Details
-
Bug
-
Status: Resolved
-
Major
-
Resolution: Fixed
-
4.0.0
Description
AQE can materialize both ShuffleQueryStage and BroadcastQueryStage on the cancellation. This causes unnecessary stage materialization by submitting Shuffle Job and Broadcast Job. Under normal circumstances, if the stage is already non-materialized (a.k.a ShuffleQueryStage.shuffleFuture orĀ BroadcastQueryStage.broadcastFuture is not initialized yet), it should just be skipped without materializing it.

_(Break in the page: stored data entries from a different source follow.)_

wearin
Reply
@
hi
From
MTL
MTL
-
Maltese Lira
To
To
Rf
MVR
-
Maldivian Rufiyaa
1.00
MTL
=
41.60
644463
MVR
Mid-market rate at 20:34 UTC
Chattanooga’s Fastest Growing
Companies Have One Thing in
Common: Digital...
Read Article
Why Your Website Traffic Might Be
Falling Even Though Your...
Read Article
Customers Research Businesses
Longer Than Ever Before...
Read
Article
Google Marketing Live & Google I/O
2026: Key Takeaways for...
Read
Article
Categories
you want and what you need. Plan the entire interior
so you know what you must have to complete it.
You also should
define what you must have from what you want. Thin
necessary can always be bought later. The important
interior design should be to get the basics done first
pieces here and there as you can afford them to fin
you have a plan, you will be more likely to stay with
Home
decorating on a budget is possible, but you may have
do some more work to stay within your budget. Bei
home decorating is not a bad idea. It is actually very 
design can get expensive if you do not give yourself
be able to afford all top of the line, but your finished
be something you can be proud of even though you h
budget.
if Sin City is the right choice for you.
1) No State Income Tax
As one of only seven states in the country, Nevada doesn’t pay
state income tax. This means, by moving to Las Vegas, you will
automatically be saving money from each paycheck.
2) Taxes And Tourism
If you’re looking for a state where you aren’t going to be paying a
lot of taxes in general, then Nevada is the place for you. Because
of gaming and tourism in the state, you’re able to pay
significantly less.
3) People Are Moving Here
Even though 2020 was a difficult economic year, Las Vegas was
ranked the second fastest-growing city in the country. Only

Please find sample use-case:
1- Stage Materialization Steps:
When stage materialization is failed:
1.1- ShuffleQueryStage1 - is materialized successfully, 1.2- ShuffleQueryStage2 - materialization is failed, 1.3- ShuffleQueryStage3 - Not materialized yet so ShuffleQueryStage3.shuffleFuture is not initialized yet
2- Stage Cancellation Steps:
2.1- ShuffleQueryStage1 - is canceled due to already materialized, 2.2- ShuffleQueryStage2 - is earlyFailedStage so currently, it is skipped as default by AQE because it could not be materialized, 2.3- ShuffleQueryStage3 - Problem is here: This stage is not materialized yet but currently, it is also tried to cancel and this stage requires to be materialized first.